Article 2 : La demande de M. C... devant le tribunal des pensions de Bastia et ses conclusions présentées devant la Cour au titre de l'article L. 761-1 du code de justice administrative sont rejetées.
Article 3 : Les frais de l'expertise ordonnée par la cour régionale des pensions de Bastia et confiée à Mme le docteur B..., liquidés et taxés à la somme de 1 000 euros par ordonnance de la présidente de la Cour du 6 juillet 2020, sont mis définitivement à la charge de l'État.
Article 4 : Les frais de l'expertise ordonnée par le tribunal des pensions de Bastia et confiée à
M. le docteur A..., sont laissés à la charge définitive de l'État.
Article 5 : Le présent arrêt sera notifié a` M. D... C..., à Me Eon et à la ministre des armées.

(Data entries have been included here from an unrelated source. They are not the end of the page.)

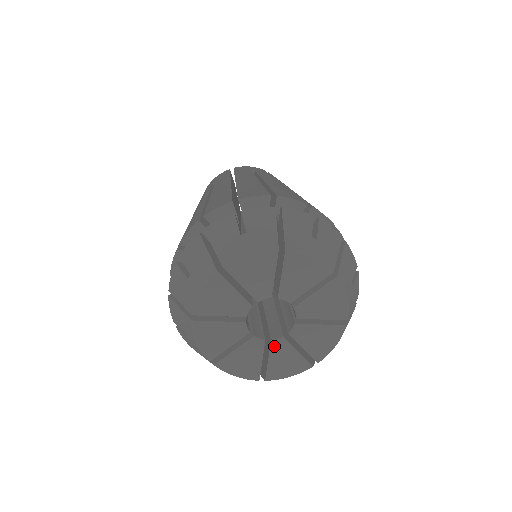
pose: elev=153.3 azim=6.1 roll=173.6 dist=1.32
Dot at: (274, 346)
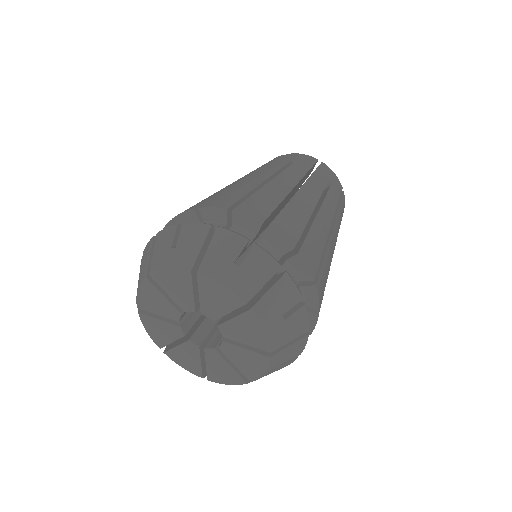
Dot at: (188, 344)
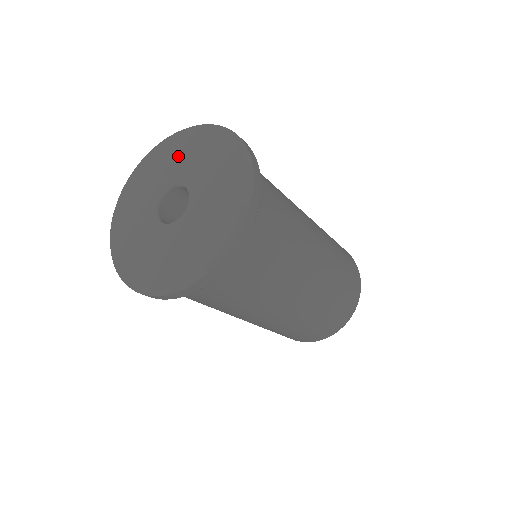
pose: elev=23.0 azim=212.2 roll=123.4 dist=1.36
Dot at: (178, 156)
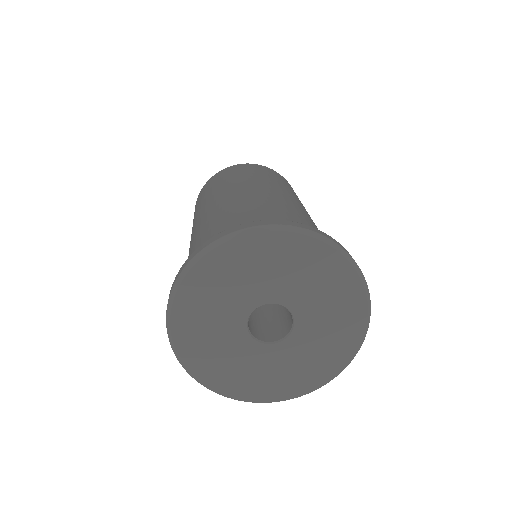
Dot at: (291, 269)
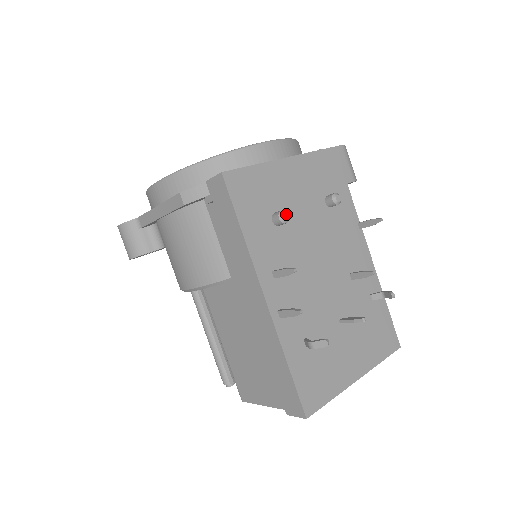
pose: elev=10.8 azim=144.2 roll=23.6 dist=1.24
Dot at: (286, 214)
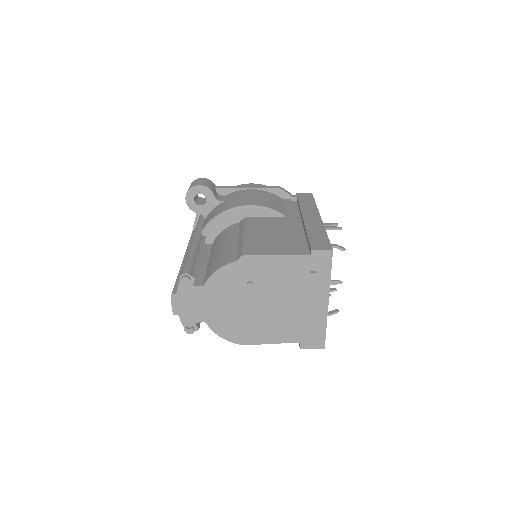
Dot at: occluded
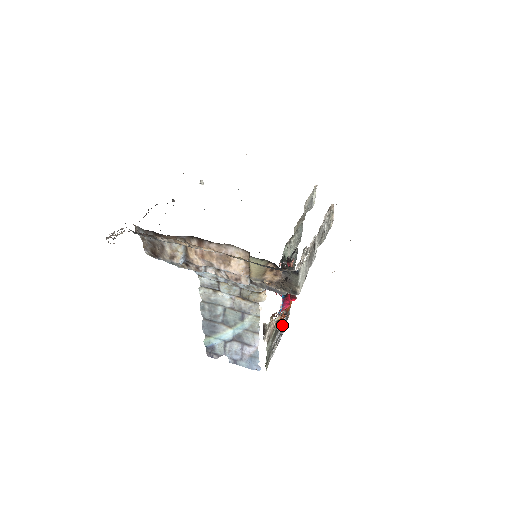
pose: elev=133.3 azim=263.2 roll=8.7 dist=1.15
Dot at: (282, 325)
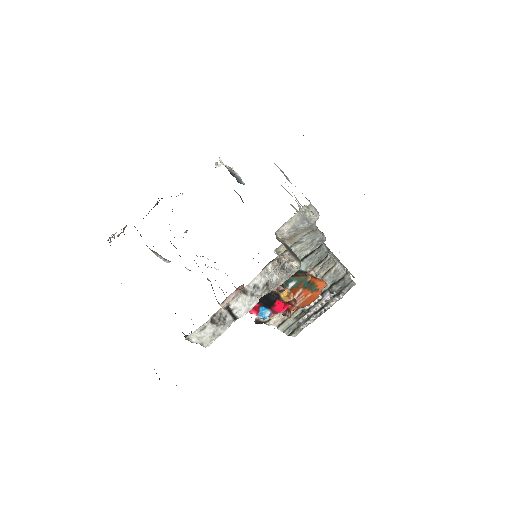
Dot at: (322, 303)
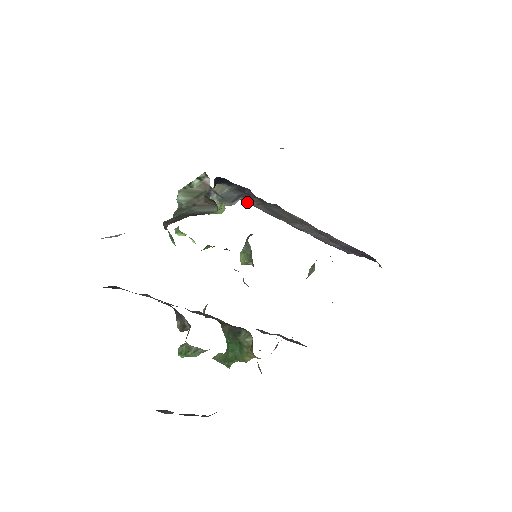
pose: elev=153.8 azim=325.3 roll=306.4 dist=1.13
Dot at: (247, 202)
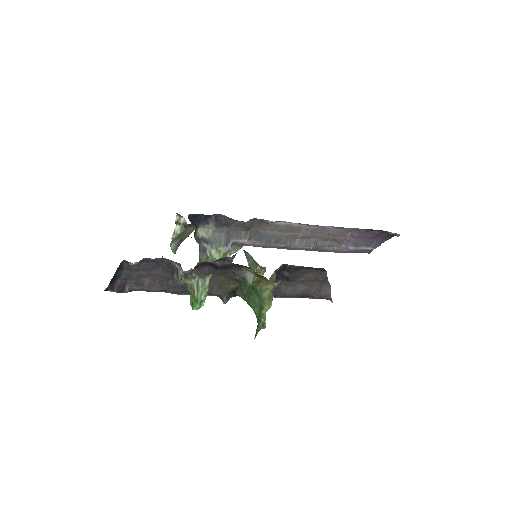
Dot at: (242, 245)
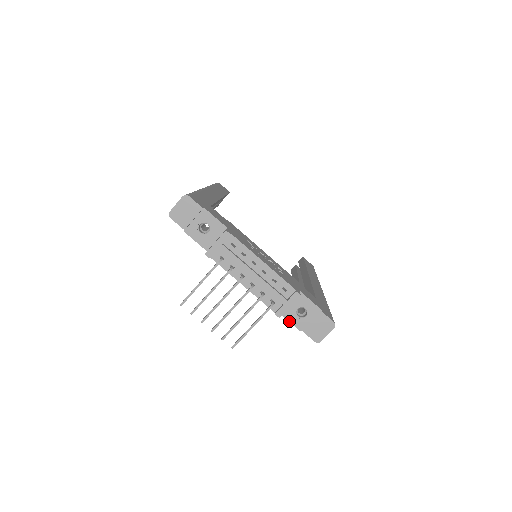
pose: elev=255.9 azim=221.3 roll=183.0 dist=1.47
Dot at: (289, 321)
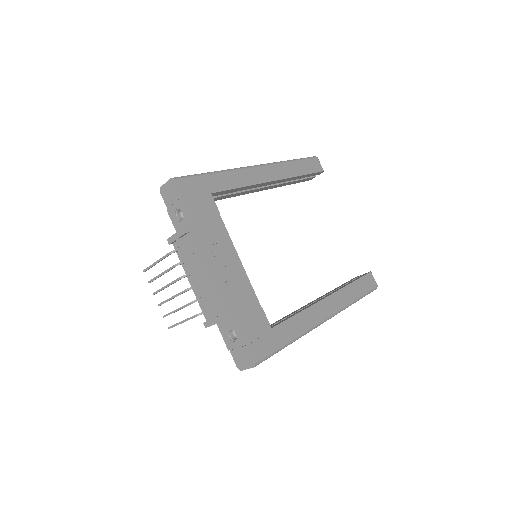
Dot at: (222, 335)
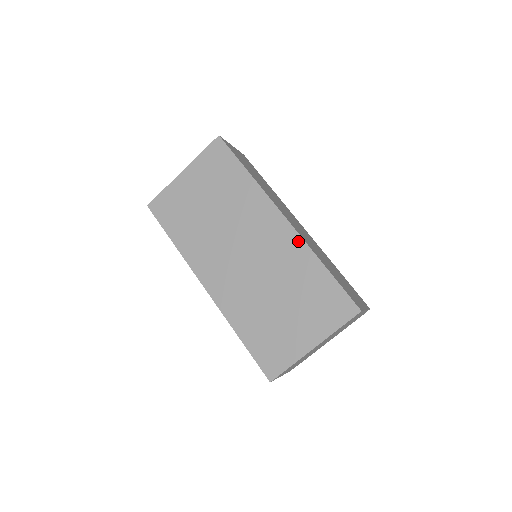
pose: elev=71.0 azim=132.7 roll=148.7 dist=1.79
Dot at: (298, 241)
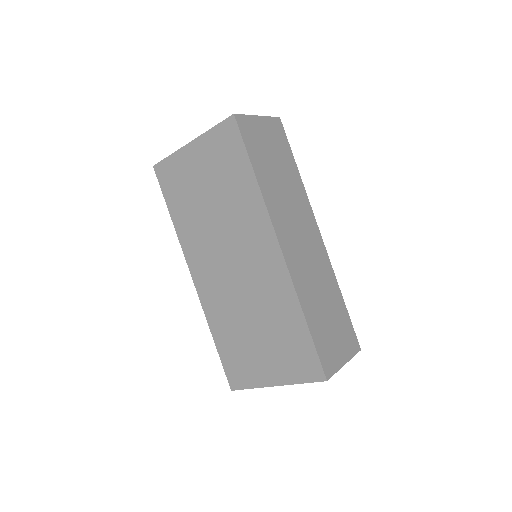
Dot at: (287, 281)
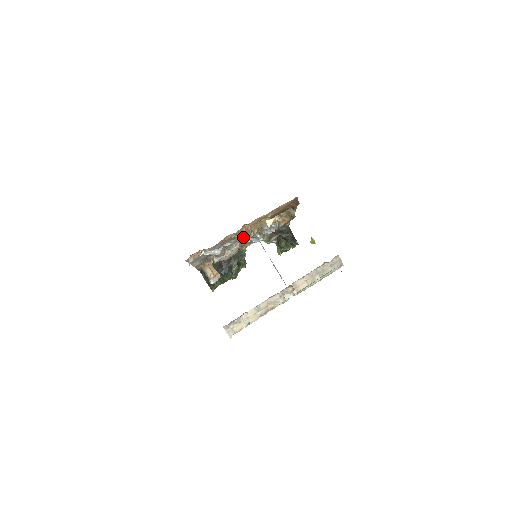
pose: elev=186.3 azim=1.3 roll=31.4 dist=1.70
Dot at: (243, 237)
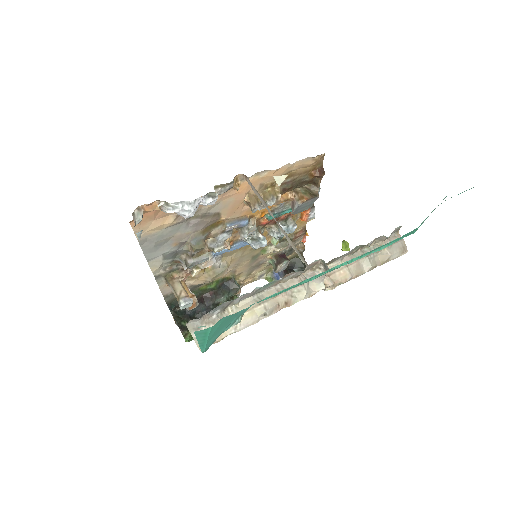
Dot at: (236, 226)
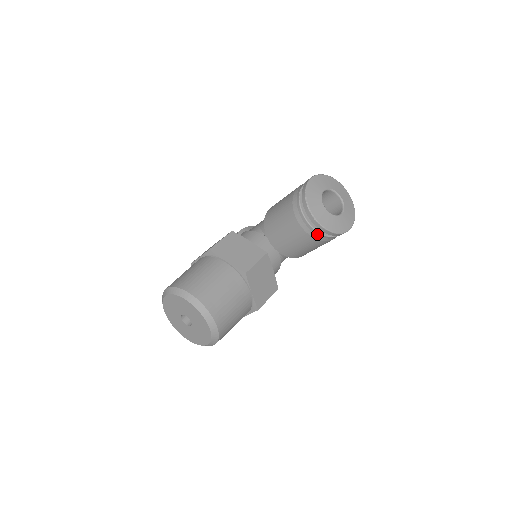
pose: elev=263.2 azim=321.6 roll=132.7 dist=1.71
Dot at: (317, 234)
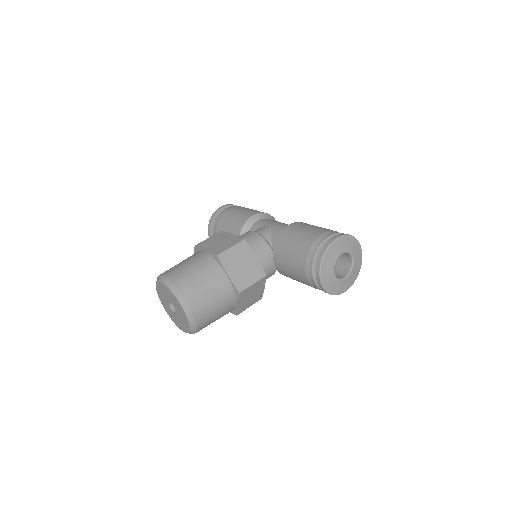
Dot at: (316, 286)
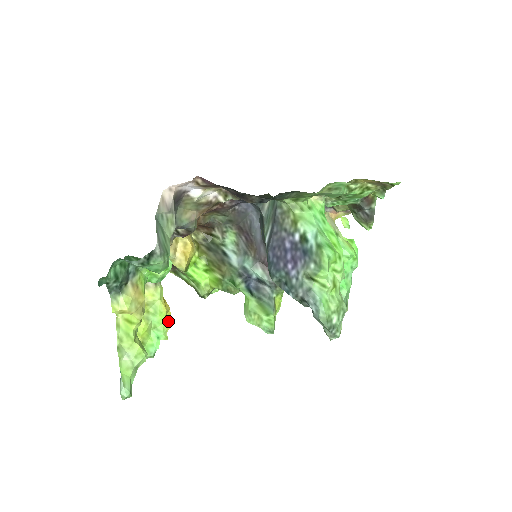
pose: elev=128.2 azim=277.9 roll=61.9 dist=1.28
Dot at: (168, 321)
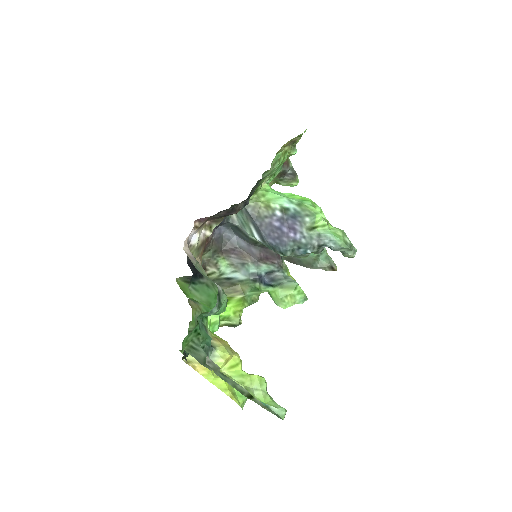
Dot at: occluded
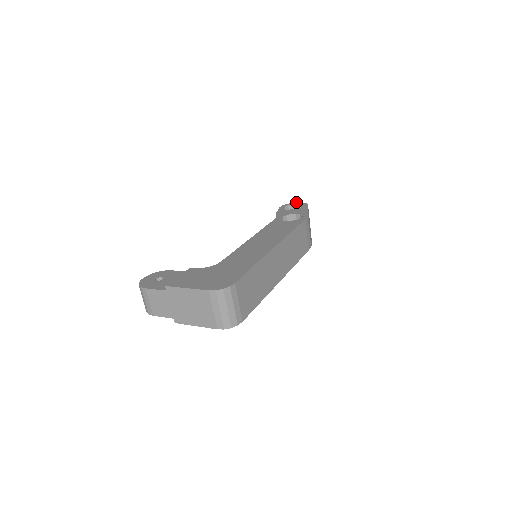
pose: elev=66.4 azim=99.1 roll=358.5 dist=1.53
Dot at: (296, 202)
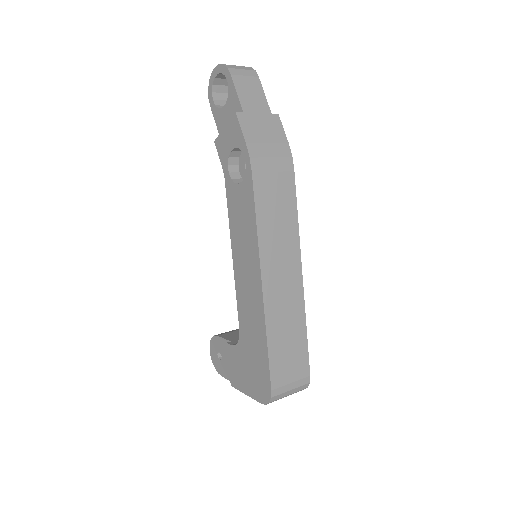
Dot at: occluded
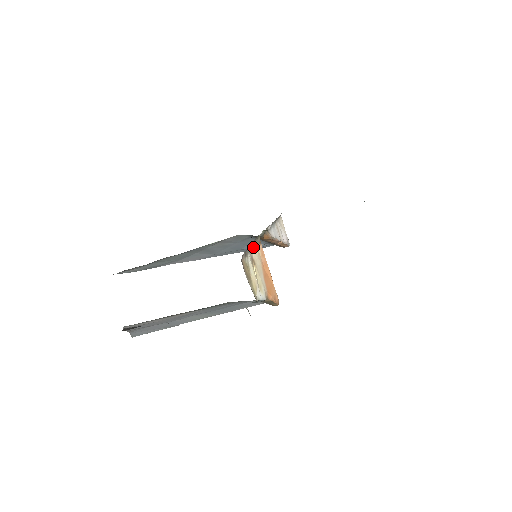
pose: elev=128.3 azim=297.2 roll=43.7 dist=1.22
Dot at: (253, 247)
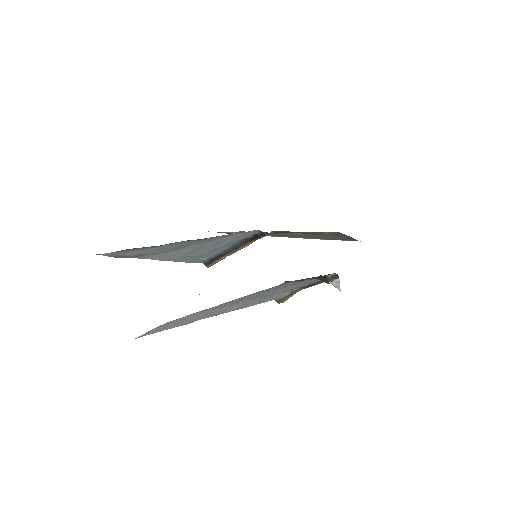
Dot at: occluded
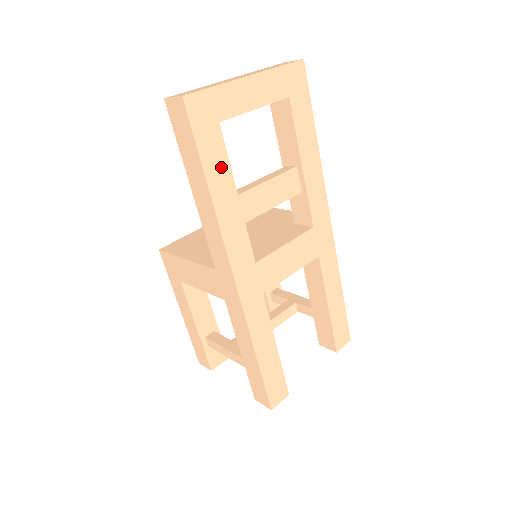
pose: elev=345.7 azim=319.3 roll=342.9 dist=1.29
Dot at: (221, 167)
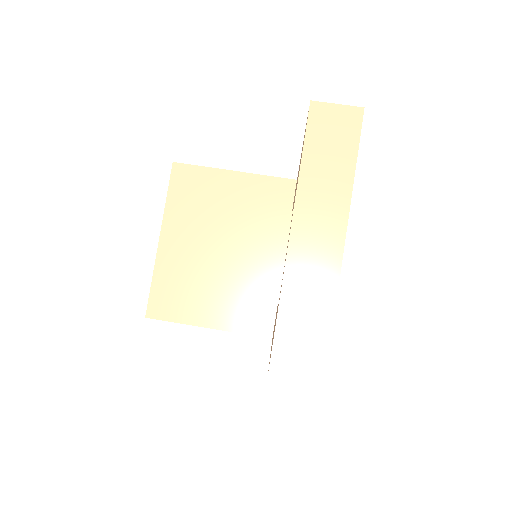
Dot at: occluded
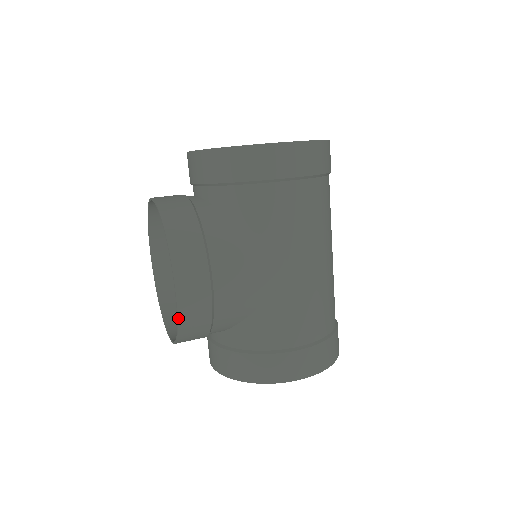
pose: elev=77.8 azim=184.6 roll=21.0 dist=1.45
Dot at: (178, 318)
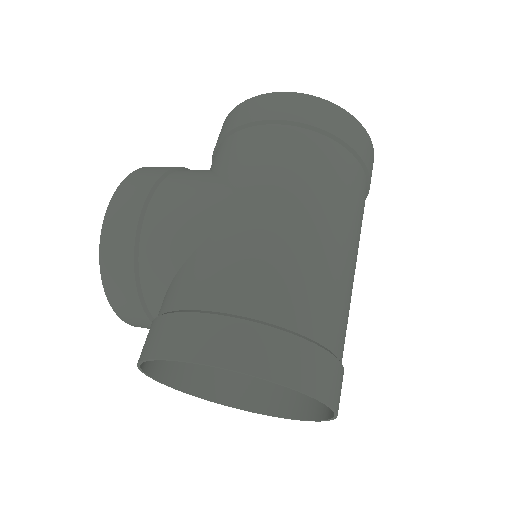
Dot at: (101, 235)
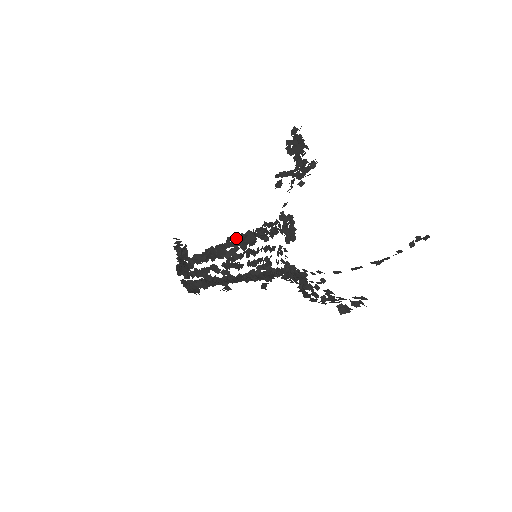
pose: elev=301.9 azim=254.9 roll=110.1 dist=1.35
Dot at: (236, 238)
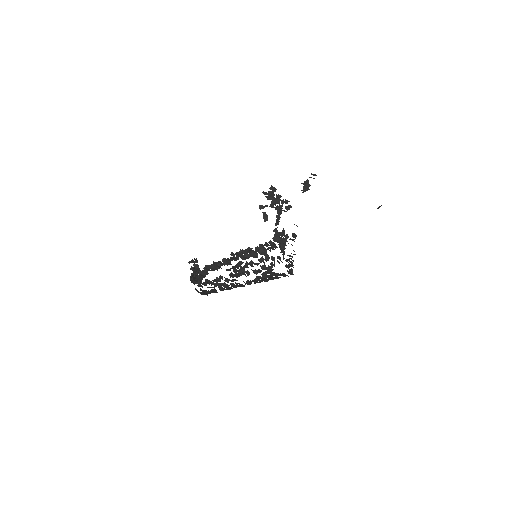
Dot at: (239, 254)
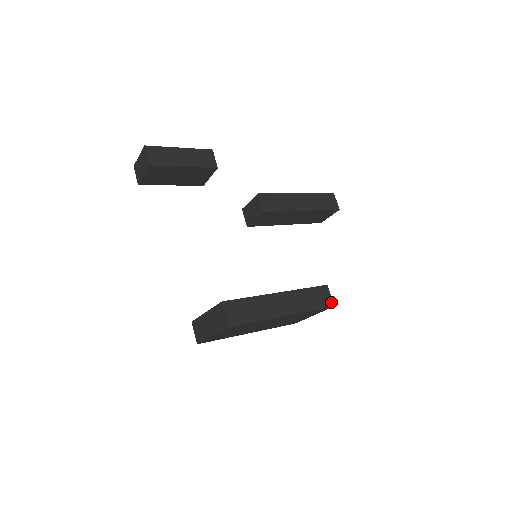
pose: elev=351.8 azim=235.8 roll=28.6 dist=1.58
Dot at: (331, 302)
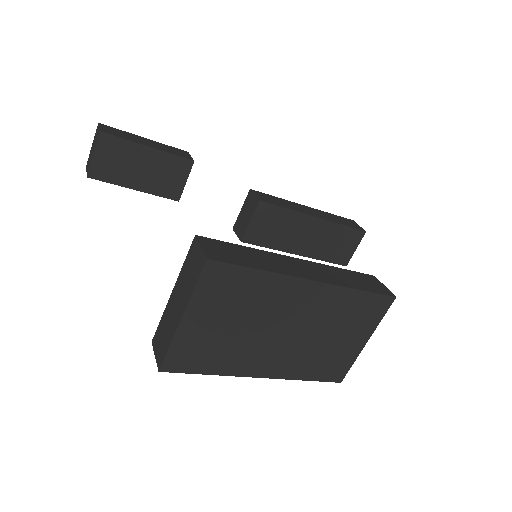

Copie en sera adressée à l'expert devant la Cour, Mme le docteur B..., ainsi qu'à l'expert devant le tribunal, M. le docteur A....
Délibéré après l'audience du 8 mars 2022, où siégeaient :
- M. Badie, président,
- M. Revert, président assesseur,
- M. Ury, premier conseiller.
Rendu public par mise à disposition au greffe le 22 mars 2022.